The day was full of snide comments from her, but I made it through relatively unscathed. At about 7 in the evening, about 12 hours after we had arrived, Gary, the husband, made his way to his new home, just in time to complain about the ceiling damage the box-spring had caused. In the meantime, Bill and I sat in the cab of the truck discussing the day’s events when a man walked over to the truck and said something into the open window.
“What?” I replied.
“Did you guys park the truck on the grass earlier?”
“Yeah.”
“That’s a brand new lawn, what did you do that for?”
“I don’t know, I didn’t do it, you’ll have to go ask our boss. He’s inside.” I spoke curtly. I had deduced that the man was the landlord of Susie’s new rental house, but I was in no mood to discuss the details of our decision to park on the grass. Instead I spat the answers back at him, full of the teenage attitude and the venom that comes from spending 12 hours doing manual labor and being subjected to under-the-breath verbal assaults all day. Maybe it was justifiable to be like Susie once in a while.
When Tendi came back out, we asked him if the husband had complained (he had) and we asked him if the landlord gave him a hard time (he had). Bill and I drove together from the warehouse to our hometown and discussed the day’s events. We talked about how Tendi seemed a little more sensitive than most of the foremen, and how he took the verbal abuse more personally than many others would have. Then we recounted all the enraging moments of the day and it became abundantly clear that both of us had also taken Susie’s behavior personally. There was almost no way to avoid it.

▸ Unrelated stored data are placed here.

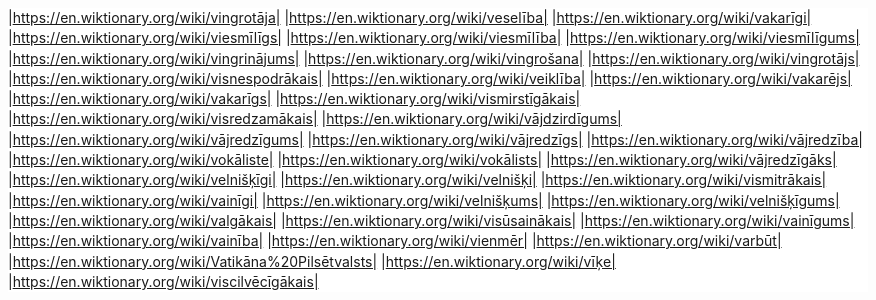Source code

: |https://en.wiktionary.org/wiki/vingrotāja|
|https://en.wiktionary.org/wiki/veselība|
|https://en.wiktionary.org/wiki/vakarīgi|
|https://en.wiktionary.org/wiki/viesmīlīgs|
|https://en.wiktionary.org/wiki/viesmīlība|
|https://en.wiktionary.org/wiki/viesmīlīgums|
|https://en.wiktionary.org/wiki/vingrinājums|
|https://en.wiktionary.org/wiki/vingrošana|
|https://en.wiktionary.org/wiki/vingrotājs|
|https://en.wiktionary.org/wiki/visnespodrākais|
|https://en.wiktionary.org/wiki/veiklība|
|https://en.wiktionary.org/wiki/vakarējs|
|https://en.wiktionary.org/wiki/vakarīgs|
|https://en.wiktionary.org/wiki/vismirstīgākais|
|https://en.wiktionary.org/wiki/visredzamākais|
|https://en.wiktionary.org/wiki/vājdzirdīgums|
|https://en.wiktionary.org/wiki/vājredzīgums|
|https://en.wiktionary.org/wiki/vājredzīgs|
|https://en.wiktionary.org/wiki/vājredzība|
|https://en.wiktionary.org/wiki/vokāliste|
|https://en.wiktionary.org/wiki/vokālists|
|https://en.wiktionary.org/wiki/vājredzīgāks|
|https://en.wiktionary.org/wiki/velnišķīgi|
|https://en.wiktionary.org/wiki/velnišķi|
|https://en.wiktionary.org/wiki/vismitrākais|
|https://en.wiktionary.org/wiki/vainīgi|
|https://en.wiktionary.org/wiki/velnišķums|
|https://en.wiktionary.org/wiki/velnišķīgums|
|https://en.wiktionary.org/wiki/valgākais|
|https://en.wiktionary.org/wiki/visūsainākais|
|https://en.wiktionary.org/wiki/vainīgums|
|https://en.wiktionary.org/wiki/vainība|
|https://en.wiktionary.org/wiki/vienmēr|
|https://en.wiktionary.org/wiki/varbūt|
|https://en.wiktionary.org/wiki/Vatikāna%20Pilsētvalsts|
|https://en.wiktionary.org/wiki/vīķe|
|https://en.wiktionary.org/wiki/viscilvēcīgākais|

After dropping Bill off, I drove home. My parents and my sister were on the back porch, having a beer and enjoying the warm, summer night. They were a perfect audience. I launched into a thirty-minute tirade about Susie and Gary and about the job in general. When I had thoroughly vented, I took a shower and realized something which surprised me. Sure, people like Susie suck to deal with and sure there were some very nice customers over the summer, but none of that mattered. They weren’t worth getting worked up over. It was impossible to control who you worked for. The only thing under your control is yourself. You have to do it manly.
In my humble opinion, this is one of the best entries you’ve posted.
“Do it manly” has a nice ring to it, and I intend to bring this into my classroom this year.